A few months ago, pundits were calling him the second most powerful man in the world. Now it’s not clear Bannon has enough power to land an entry-level job at a FedEx sorting plant. He was once a boogeyman to the left and a feared kingmaker to the right, a rumpled merchant of political chaos animated by anti-establishment hostility and the burn-it-down impulses of an arsonist.

But by agreeing to participate in Wolff’s book at a time when he was serving as Trump’s chief lieutenant, what Bannon has retroactively torched is his own future. In the months before Friday’s publication, he was already on a downward trajectory.

This week, he crash-landed in a field of irrelevance.

Bannon is alone. Former friends and supporters are fleeing his side as if he has Ebola. There are whispers he could lose his job as chairman of Breitbart. He is now so despised by fellow travellers on the right, he might as well buy a blond wig and change his name to Hillary Clinton.

In various excerpts of Fire and Fury, the grenades Bannon chucked at Trump and Trump’s family — Ivanka was deemed “dumb as a brick,” Don Jr.’s meeting with the Russians was “treasonous” — somehow rolled back to his feet before going kaboom.

What’s truly baffling is how an allegedly brilliant strategist could be such a colossal dumbass. If anyone should understand the perils of getting into a war of words with Trump, it is Bannon. If anyone should understand there is no upside to throwing dirt at Trump while still loosely trapped inside Trumpville, it is Bannon.
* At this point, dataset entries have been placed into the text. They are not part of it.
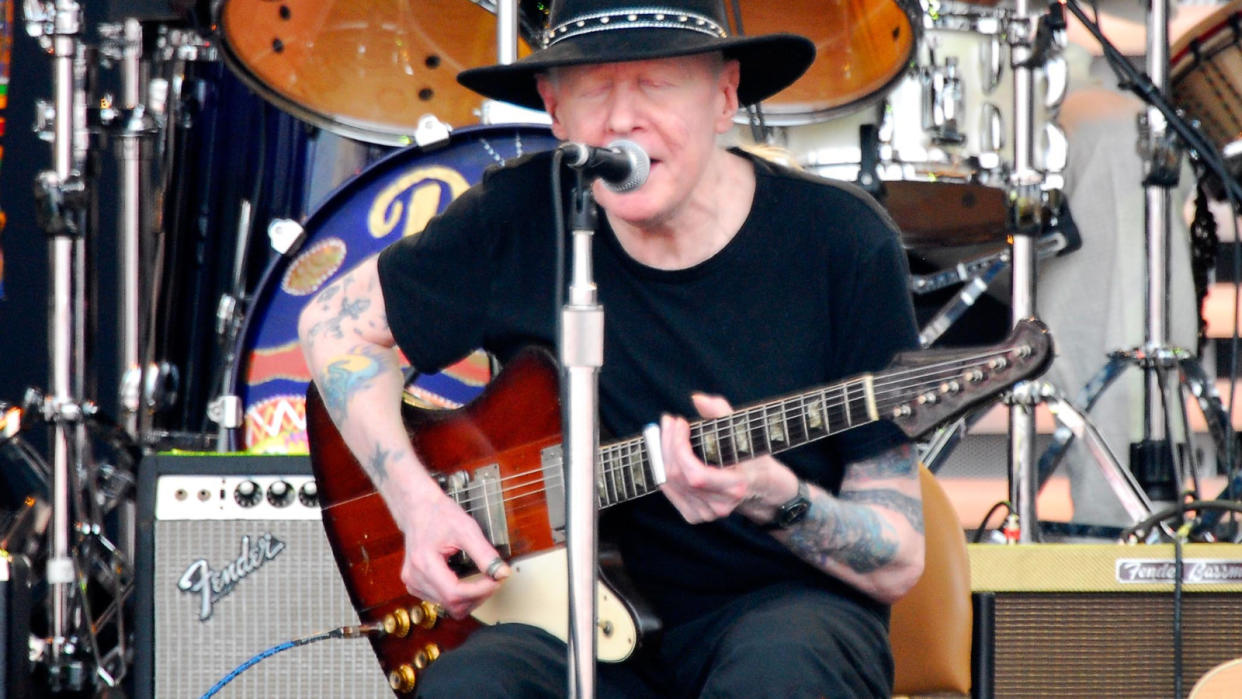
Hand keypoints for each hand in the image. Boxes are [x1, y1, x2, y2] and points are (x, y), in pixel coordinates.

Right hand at [393, 480, 509, 618]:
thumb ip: (485, 553)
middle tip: (493, 579)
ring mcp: (413, 584)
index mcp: (424, 564)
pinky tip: (467, 582)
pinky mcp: (416, 586)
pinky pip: (441, 602)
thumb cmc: (439, 514)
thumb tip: (502, 573)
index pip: (455, 593)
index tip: (497, 580)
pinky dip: (459, 596)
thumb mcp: (466, 529)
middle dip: (478, 596)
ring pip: (448, 607)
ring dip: (470, 598)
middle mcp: (414, 578)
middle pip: (452, 605)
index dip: (480, 591)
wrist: (418, 508)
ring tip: (482, 580)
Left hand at [658, 393, 797, 524]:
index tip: (680, 422)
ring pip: (670, 482)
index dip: (679, 448)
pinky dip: (663, 470)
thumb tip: (697, 399)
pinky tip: (668, 453)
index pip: (695, 475)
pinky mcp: (696, 516)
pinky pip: (670, 491)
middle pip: (678, 476)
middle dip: (668, 444)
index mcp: (736, 487)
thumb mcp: (745, 432)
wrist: (762, 487)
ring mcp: (707, 514)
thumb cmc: (753, 455)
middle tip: (669, 421)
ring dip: (663, 453)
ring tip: (667, 431)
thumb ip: (722, 412)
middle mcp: (720, 506)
He knows where the other bodies are buried.

But with shovel in big mouth, he still dug his own grave.

The question is: Why? Why speak so candidly and put such trust in Wolff, a writer who has previously been accused of giving the cold shoulder to facts to paint compelling scenes that may or may not be based on reality? Why allow a member of the liberal media elite into the president’s orbit and grant him unfettered access? Why risk a crapstorm when few of the book’s observations seemed destined to land as revelatory?
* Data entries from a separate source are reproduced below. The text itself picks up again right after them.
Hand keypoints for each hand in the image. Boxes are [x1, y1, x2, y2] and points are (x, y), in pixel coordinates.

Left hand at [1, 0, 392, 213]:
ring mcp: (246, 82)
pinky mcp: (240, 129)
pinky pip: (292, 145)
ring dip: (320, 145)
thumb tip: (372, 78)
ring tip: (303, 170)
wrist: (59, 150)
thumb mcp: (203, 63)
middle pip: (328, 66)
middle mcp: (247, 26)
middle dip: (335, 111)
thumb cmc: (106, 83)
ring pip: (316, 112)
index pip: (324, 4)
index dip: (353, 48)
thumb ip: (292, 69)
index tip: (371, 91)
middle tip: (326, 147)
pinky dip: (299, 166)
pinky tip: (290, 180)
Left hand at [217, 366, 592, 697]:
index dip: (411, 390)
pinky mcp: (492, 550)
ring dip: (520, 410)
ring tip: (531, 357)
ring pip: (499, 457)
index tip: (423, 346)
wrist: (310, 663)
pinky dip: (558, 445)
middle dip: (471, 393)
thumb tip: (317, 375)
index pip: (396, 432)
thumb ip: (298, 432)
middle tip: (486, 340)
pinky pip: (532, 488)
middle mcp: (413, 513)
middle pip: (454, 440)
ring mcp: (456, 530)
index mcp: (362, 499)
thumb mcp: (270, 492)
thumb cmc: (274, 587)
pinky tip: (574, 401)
I mean, Trump has been called a “child” more times in the last year than about 97 per cent of the world’s actual children. We already know the U.S. president’s reading materials are limited to fast food wrappers and the crawls on Fox News. We already know Trump didn’t expect to win the election and that his leadership since that surreal day has been one big blast of bedlam.

So by lashing out at Trump and the early days of an administration in which he was a central figure, Bannon has implicated himself in the swirling dysfunction while confirming the obvious about everyone else. He’s not hurting Trump; he’s cutting his own throat. He’s painting himself as a turncoat without having a new side to join.
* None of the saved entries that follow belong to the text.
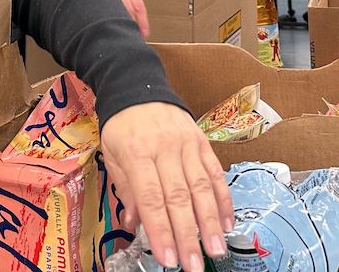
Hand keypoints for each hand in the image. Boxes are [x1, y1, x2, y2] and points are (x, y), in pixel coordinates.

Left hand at [100, 102, 232, 271]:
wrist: (138, 83)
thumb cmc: (121, 123)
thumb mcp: (112, 152)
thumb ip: (126, 188)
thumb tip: (135, 225)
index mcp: (137, 153)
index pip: (152, 198)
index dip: (161, 231)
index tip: (168, 258)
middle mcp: (165, 149)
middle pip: (179, 197)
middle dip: (188, 235)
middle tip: (194, 265)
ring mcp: (187, 144)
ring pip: (202, 187)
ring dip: (210, 222)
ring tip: (216, 249)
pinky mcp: (202, 141)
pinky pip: (215, 173)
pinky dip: (222, 199)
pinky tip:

Conservative megadonor Rebekah Mercer, once one of Bannon’s staunchest allies, all but disowned him this week. Meanwhile, Trump coined a new disparaging nickname for his former consigliere while tweeting about Wolff and the new book: “I authorized Zero access to White House (actually turned him down many times) for author of phony book! I never spoke to him for book. Full of lies, misrepresentations and sources that don’t exist. Look at this guy’s past and watch what happens to him and Sloppy Steve!”

But legal threats may be the least of Sloppy Steve’s worries at this point.

He finally burned something down and his political future just went up in smoke.